Exercise requirements ▸
[a] List every table and section number that the forum thread on the Eigen Compiler Suite below refers to.
[b] Carry on the forum thread on the Eigen Compiler Suite below from its last line.

Eigen Compiler Suite

Is this to be expected? How can I configure the compiler that LONGINT is SIGNED32 instead of SIGNED64?

Yes, this is to be expected. LONGINT already is SIGNED32, see Table 7.2, but the value of DirMark is bigger than MAX(LONGINT). It seems that the original compiler accepted this, but it should correctly have assigned the next fitting integer type if available. You can use the identity operation SHORT (or more explictly LONGINT) in the definition of DirMark and HeaderMark to get the original integer type with possible truncation:

DirMark* = SHORT (9B1EA38DH);
HeaderMark* = LONGINT (9BA71D86H);

Or can you recommend another, better suited demo project which I could use for my purpose?

I don't think there are many "large" Oberon code bases other than the Oberon System itself. I have successfully compiled the compilers from the original Project Oberon and its successor hosted on https://projectoberon.net/, but it required some minor source code changes like the one above due to undocumented incompatibilities.

I want to generate a large number of IR files to better understand the IR, and to create and validate an EBNF grammar of the IR syntax.

Regarding the grammar, the test suites cdcheck.tst and in particular cdrun.tst located in the tests directory contain all possible combinations of instructions and operands. Section 8.2.4 and following define the overall syntax of the generic assembly language used to express intermediate code. The syntax definition of the actual intermediate code operands is given in Section 23.3. I hope this helps.

You can use the identity operation SHORT (or more explictly LONGINT) in the definition of DirMark

Ok, thanks. So I will try to modify the source code till it compiles. Let me see how far I can get.

from the original Project Oberon

So your compiler can also cope with Oberon-07? I will try with the Project Oberon system then, maybe it's easier.

define the overall syntax of the generic assembly language

Thanks, I've read the sections more than once. But there are a lot of details which catch me now since I'm writing the IR code generator. I was actually thinking about writing something like https://mapping-high-level-constructs-to-llvm-ir.readthedocs.io/en/latest/ for Eigen.

So your compiler can also cope with Oberon-07?

No, sorry for the confusion. The compiler understands Oberon-2 only, but except for some minor changes the languages are more or less compatible.

But there are a lot of details which catch me now since I'm writing the IR code generator.

I see. The intermediate code is a rather low-level abstraction, may be Table 23.2 shows best what the capabilities of the instruction set are since it groups its operations by function. You can always use the sandbox for examples of high-level construct mapping, have a look at its implementation in the tools/*emitter.cpp files, or ask here if there are problems.

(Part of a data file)
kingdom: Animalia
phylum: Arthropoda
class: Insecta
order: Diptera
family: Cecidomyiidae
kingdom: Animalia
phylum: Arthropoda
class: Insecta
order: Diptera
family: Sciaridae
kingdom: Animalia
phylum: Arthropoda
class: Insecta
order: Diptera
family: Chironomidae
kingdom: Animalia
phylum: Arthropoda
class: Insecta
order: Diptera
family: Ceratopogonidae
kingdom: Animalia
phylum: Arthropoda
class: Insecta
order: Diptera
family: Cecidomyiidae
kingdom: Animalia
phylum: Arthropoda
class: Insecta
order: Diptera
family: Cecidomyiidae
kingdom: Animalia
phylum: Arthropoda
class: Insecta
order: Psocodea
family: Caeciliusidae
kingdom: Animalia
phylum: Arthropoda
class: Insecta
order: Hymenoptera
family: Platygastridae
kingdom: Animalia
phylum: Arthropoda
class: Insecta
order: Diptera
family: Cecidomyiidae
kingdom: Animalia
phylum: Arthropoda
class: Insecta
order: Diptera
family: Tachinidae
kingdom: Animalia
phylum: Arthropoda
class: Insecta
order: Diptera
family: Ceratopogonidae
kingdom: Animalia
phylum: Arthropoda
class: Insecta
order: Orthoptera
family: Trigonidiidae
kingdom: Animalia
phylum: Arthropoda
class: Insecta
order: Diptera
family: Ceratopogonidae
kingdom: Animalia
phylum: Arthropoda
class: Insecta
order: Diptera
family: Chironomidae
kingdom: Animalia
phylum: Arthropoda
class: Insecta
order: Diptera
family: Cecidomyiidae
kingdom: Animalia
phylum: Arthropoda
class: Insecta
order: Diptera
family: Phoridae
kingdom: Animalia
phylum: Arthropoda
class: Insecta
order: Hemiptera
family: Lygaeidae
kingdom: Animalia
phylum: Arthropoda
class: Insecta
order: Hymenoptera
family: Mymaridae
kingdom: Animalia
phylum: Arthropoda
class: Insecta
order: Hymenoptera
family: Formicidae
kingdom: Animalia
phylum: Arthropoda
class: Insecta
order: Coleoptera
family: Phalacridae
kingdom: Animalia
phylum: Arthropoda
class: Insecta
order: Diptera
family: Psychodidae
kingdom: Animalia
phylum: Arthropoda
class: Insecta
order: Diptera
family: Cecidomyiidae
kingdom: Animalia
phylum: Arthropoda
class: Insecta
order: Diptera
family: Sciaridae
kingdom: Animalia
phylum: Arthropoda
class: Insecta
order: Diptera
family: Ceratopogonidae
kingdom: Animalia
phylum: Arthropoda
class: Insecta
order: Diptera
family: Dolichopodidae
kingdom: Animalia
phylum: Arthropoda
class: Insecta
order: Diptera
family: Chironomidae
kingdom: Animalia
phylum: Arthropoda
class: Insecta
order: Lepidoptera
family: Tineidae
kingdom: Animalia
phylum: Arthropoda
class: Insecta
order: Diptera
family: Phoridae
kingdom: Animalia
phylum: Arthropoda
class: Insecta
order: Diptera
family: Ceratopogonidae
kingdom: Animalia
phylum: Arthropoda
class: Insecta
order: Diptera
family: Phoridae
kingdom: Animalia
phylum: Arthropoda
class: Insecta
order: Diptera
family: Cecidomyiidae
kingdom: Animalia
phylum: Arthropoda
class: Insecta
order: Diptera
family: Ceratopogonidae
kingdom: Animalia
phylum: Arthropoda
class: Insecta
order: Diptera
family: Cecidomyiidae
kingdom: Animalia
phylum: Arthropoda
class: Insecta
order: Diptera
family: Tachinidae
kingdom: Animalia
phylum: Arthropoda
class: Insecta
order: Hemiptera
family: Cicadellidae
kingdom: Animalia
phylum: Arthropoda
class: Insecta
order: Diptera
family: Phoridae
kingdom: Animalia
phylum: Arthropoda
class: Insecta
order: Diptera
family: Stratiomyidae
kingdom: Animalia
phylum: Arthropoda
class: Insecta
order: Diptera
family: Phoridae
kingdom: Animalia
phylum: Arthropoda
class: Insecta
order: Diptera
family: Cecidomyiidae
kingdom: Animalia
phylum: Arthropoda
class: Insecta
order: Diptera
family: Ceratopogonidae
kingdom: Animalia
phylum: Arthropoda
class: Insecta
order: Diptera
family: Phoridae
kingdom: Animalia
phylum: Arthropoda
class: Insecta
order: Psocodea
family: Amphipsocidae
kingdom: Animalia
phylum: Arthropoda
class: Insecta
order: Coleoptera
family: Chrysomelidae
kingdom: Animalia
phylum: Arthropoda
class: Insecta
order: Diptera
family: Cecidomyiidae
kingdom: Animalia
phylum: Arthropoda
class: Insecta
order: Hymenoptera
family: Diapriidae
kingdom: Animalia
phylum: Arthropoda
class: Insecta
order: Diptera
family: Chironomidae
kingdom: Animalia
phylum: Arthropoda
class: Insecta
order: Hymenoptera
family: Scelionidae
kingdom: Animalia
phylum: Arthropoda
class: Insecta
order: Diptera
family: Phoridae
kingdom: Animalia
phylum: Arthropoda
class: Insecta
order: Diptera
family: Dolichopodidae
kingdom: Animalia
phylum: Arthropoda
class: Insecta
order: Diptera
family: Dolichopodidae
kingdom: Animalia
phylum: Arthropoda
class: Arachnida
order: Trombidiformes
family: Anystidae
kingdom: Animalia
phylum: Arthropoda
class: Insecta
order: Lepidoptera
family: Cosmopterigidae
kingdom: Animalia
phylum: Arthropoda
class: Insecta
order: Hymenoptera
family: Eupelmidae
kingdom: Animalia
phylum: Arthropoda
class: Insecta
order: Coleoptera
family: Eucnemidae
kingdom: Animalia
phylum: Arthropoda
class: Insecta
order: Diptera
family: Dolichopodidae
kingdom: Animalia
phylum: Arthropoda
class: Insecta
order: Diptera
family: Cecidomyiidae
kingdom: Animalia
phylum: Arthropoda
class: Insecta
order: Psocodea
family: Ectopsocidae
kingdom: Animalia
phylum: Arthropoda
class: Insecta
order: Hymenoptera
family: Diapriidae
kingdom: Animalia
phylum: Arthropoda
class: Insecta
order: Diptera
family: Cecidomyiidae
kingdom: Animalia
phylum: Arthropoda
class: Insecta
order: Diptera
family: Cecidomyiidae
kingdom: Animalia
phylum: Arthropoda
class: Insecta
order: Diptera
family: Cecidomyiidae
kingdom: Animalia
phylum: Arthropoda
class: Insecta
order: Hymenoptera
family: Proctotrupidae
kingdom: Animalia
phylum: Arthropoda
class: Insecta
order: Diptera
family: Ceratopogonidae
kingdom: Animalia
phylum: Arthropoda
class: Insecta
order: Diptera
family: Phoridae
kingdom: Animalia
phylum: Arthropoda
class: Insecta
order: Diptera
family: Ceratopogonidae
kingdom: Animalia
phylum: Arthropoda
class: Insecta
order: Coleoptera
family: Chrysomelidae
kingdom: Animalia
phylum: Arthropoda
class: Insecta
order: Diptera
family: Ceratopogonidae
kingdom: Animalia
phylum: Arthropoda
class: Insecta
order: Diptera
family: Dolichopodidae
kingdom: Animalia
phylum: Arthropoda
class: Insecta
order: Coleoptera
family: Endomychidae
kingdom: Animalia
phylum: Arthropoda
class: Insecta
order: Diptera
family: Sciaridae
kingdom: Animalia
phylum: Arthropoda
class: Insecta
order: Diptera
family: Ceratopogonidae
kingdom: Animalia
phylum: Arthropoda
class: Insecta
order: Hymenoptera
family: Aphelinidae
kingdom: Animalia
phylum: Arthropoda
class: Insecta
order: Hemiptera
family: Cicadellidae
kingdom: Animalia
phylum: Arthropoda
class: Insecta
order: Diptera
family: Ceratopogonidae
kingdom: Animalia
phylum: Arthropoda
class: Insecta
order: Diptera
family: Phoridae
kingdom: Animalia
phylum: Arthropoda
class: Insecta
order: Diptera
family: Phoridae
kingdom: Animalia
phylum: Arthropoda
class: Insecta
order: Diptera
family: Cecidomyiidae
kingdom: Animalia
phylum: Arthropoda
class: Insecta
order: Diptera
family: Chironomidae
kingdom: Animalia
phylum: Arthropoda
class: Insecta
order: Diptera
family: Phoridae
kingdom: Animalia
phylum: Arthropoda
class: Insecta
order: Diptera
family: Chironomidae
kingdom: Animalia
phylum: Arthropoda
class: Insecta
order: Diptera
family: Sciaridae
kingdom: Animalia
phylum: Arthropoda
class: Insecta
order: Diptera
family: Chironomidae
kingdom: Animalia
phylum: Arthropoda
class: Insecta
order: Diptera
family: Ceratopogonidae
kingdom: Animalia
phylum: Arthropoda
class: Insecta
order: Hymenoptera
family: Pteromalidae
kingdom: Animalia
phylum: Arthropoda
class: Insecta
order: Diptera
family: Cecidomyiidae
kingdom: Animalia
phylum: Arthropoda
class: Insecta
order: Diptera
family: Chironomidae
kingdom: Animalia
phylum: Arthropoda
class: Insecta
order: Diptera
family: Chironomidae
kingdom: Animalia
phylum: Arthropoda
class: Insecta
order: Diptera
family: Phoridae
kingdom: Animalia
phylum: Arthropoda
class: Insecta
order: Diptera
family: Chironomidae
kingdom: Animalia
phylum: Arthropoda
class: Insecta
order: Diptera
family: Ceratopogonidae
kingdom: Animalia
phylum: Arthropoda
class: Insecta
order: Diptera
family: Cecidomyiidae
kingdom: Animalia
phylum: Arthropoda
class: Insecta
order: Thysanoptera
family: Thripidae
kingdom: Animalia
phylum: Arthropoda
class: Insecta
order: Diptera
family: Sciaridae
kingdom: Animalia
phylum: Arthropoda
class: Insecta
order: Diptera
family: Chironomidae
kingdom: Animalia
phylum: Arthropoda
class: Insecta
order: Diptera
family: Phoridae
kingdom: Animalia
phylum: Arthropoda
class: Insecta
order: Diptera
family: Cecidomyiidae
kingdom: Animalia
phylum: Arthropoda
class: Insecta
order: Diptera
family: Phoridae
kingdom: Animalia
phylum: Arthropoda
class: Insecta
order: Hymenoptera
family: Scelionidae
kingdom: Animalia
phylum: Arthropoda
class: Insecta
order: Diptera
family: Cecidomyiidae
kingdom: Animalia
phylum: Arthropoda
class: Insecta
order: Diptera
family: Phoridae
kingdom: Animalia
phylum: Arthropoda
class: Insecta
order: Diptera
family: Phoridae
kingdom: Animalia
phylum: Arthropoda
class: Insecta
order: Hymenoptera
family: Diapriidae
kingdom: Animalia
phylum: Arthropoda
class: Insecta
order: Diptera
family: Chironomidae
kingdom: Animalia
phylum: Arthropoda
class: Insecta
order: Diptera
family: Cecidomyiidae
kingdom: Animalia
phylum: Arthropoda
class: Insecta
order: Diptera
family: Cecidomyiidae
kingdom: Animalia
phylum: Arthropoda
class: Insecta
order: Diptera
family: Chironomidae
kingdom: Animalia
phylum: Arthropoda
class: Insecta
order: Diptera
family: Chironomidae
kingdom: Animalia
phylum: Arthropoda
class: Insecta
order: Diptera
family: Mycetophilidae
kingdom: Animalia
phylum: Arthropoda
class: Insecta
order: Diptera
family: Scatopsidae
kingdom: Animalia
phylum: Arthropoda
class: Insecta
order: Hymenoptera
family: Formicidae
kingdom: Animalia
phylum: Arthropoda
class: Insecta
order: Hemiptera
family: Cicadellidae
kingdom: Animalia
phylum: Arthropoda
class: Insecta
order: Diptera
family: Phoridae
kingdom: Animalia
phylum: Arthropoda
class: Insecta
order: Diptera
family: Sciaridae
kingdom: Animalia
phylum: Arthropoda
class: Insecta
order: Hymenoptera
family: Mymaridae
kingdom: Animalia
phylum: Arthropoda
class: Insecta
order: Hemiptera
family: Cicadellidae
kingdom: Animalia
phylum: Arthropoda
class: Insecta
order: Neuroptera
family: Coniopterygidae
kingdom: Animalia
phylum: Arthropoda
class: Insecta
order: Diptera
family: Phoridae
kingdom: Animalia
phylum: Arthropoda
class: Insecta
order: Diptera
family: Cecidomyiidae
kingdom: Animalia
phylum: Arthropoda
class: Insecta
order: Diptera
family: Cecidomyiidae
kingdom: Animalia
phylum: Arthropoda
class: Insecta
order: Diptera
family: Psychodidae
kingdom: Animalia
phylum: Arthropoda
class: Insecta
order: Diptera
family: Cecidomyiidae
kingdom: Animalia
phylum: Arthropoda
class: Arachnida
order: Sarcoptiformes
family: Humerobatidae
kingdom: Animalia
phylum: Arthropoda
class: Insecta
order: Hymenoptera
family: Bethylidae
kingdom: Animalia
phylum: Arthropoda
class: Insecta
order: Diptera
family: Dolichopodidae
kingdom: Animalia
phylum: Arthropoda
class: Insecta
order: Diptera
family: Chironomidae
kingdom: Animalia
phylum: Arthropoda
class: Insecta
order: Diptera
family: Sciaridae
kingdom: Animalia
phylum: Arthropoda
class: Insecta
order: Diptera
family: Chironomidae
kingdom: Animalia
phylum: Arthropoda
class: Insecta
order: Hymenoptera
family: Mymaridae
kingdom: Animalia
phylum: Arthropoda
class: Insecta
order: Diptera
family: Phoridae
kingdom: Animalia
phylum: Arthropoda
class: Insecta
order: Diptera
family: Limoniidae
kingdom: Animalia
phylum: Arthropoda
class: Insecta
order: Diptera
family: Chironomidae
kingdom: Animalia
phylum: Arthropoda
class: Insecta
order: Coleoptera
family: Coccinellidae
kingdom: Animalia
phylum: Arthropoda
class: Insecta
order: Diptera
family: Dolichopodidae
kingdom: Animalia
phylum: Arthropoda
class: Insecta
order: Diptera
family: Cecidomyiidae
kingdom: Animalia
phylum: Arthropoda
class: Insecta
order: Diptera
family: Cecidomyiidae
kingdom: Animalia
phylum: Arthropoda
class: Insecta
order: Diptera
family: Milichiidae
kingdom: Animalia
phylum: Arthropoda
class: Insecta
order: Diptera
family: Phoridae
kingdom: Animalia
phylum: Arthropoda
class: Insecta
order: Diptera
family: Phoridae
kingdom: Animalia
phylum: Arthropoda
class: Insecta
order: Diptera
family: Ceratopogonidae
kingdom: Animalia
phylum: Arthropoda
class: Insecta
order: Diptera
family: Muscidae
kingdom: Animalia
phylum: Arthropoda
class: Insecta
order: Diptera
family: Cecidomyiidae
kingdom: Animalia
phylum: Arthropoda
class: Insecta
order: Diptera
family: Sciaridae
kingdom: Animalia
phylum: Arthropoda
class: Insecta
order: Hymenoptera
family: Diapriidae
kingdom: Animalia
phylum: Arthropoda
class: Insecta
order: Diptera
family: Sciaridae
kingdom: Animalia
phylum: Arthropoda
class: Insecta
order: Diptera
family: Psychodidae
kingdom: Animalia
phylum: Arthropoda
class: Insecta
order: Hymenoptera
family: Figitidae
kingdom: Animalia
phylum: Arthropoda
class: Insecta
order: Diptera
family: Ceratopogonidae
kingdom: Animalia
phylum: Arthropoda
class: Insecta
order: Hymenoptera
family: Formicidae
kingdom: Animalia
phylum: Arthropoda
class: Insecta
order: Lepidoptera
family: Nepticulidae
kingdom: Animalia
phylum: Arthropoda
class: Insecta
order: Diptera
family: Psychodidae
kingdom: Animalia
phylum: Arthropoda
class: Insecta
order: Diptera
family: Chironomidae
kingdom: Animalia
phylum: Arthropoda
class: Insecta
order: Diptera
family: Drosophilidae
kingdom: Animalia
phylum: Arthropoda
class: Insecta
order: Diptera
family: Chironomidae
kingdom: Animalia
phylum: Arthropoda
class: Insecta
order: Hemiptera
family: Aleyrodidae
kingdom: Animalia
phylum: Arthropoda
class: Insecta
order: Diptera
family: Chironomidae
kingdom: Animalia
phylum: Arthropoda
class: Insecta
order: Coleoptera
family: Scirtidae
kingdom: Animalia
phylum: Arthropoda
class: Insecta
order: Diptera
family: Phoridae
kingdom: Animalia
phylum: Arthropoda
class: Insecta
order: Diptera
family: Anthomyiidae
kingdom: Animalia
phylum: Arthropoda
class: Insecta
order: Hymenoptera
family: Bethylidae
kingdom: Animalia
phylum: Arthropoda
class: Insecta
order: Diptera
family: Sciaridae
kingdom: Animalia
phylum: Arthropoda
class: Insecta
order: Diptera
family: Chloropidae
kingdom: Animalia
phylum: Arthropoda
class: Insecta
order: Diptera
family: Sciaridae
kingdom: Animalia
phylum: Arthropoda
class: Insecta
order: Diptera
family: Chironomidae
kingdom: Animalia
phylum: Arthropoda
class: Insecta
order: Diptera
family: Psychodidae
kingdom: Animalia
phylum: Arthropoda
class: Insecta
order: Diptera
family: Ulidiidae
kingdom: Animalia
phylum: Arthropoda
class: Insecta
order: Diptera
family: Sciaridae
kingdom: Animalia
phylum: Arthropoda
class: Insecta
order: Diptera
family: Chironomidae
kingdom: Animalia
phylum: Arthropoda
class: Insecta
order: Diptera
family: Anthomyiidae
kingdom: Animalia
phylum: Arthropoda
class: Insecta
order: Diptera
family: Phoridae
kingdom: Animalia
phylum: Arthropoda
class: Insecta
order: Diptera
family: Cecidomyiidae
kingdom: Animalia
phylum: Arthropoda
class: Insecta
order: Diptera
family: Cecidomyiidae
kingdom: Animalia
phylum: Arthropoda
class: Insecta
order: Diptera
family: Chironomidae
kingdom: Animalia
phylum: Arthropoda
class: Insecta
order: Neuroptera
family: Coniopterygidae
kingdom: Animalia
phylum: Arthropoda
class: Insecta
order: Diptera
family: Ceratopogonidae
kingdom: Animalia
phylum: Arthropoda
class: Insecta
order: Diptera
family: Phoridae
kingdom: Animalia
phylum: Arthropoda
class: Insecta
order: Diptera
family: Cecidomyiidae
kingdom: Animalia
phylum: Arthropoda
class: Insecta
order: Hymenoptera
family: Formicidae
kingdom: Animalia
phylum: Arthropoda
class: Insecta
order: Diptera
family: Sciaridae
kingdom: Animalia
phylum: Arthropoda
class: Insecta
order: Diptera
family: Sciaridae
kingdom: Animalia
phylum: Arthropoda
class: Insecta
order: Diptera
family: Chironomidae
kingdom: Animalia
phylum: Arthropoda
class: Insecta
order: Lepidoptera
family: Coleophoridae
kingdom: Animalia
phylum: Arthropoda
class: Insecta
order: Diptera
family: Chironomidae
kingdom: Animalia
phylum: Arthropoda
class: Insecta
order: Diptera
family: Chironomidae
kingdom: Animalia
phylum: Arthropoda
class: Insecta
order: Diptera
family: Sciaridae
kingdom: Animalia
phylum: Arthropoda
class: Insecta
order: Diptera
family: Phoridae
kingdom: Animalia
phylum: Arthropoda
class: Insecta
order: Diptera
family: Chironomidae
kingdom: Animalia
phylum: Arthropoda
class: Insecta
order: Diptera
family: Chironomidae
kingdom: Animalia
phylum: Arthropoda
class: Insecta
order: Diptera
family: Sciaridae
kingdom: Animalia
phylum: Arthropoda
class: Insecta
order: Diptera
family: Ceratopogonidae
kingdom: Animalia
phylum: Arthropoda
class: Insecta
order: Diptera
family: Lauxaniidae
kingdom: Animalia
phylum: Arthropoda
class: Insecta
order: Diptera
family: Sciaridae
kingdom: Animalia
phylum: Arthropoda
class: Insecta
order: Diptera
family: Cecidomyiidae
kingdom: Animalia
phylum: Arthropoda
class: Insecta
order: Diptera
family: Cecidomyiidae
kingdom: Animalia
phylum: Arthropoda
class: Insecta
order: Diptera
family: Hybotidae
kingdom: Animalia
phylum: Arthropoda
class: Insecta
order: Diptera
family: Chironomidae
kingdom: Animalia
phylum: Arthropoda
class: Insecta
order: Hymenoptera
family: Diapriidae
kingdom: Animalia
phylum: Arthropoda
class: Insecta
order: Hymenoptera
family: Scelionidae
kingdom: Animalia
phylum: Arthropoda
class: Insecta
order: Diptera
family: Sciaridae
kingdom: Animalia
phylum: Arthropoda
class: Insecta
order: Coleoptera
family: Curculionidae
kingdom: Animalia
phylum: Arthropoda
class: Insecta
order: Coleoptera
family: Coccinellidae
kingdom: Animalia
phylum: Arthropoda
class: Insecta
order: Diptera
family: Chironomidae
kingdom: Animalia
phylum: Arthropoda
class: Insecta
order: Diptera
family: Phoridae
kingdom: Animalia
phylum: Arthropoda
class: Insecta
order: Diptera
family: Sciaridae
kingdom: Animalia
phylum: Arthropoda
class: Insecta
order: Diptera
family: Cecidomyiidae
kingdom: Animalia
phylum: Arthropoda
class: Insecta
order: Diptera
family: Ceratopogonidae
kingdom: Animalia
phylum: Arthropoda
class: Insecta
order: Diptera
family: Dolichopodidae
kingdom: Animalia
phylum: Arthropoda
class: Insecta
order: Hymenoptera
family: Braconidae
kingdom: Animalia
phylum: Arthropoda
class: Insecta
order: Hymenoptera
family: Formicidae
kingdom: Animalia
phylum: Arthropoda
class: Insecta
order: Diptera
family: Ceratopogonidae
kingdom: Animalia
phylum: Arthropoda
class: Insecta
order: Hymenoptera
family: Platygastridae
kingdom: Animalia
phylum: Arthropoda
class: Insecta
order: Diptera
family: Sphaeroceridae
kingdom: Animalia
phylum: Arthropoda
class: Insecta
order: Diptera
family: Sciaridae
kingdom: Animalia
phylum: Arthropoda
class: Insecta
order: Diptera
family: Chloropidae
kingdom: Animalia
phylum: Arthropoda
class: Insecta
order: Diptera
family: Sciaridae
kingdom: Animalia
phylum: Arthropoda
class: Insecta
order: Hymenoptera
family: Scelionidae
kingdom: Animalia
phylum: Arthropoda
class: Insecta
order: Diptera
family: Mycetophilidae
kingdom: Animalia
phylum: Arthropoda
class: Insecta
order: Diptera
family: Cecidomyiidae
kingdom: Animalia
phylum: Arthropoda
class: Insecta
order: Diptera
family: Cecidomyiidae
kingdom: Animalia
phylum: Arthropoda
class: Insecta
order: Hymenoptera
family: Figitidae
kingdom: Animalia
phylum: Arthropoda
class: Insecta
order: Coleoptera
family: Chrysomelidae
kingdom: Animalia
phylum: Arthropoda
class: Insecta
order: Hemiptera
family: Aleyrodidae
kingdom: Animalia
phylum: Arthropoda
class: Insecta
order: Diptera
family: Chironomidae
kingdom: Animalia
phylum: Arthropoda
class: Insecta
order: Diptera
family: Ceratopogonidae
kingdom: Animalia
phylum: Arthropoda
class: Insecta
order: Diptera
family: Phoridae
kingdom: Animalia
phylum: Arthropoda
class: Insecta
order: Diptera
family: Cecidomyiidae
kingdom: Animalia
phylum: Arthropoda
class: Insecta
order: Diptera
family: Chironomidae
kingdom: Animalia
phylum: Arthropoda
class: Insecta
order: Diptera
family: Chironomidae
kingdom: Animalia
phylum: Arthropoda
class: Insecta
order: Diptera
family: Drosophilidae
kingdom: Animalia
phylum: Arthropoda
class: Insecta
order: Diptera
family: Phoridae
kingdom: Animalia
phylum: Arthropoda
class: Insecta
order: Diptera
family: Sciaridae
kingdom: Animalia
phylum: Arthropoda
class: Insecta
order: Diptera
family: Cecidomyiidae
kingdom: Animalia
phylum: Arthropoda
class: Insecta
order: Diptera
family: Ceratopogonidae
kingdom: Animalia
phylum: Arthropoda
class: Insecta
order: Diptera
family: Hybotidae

Answers for this exercise ▸
[a] Table 7.2, Section 8.2.4, Section 23.3, Table 23.2

[b]
Thanks. I know the table and it is indeed useful. I also use the sandbox from time to time, but especially if I'm trying with C examples it is usually quite tricky to find one which compiles. That was one of the reasons why I'm still trying to integrate your backend with one of the lean open source C compilers available. But unfortunately this is a chicken or egg problem, and at the moment I think I should rather make progress with my own compiler.

Meanwhile I tried to compile some more files of the v2 system, but as it seems I would have to change pretty much. The semantics your compiler implement seem to be too far away from Wirth's original notions (which is OK, but since it's advertised as Oberon-2 compatible, I hoped for less resistance). Anyway, I will eventually get there with sufficient time and patience ;-)

if I'm trying with C examples it is usually quite tricky to find one which compiles.

Yes, that is unfortunately true. The Oberon front-end on the other hand is pretty stable and except maybe for pointer arithmetics there is hardly any C construct that cannot be expressed directly in Oberon.

The semantics your compiler implement seem to be too far away from Wirth's original notions

Can you give me some examples?

since it's advertised as Oberon-2 compatible, I hoped for less resistance

Please be aware that the compiler is written against specification, not implementation. Of course, there may always be some oversights but my test suite has revealed a lot of instances where the original compilers are not compatible either. I think that the code you are trying to compile probably struggles with these issues and is thus not conformant to begin with.

Can you give me some examples?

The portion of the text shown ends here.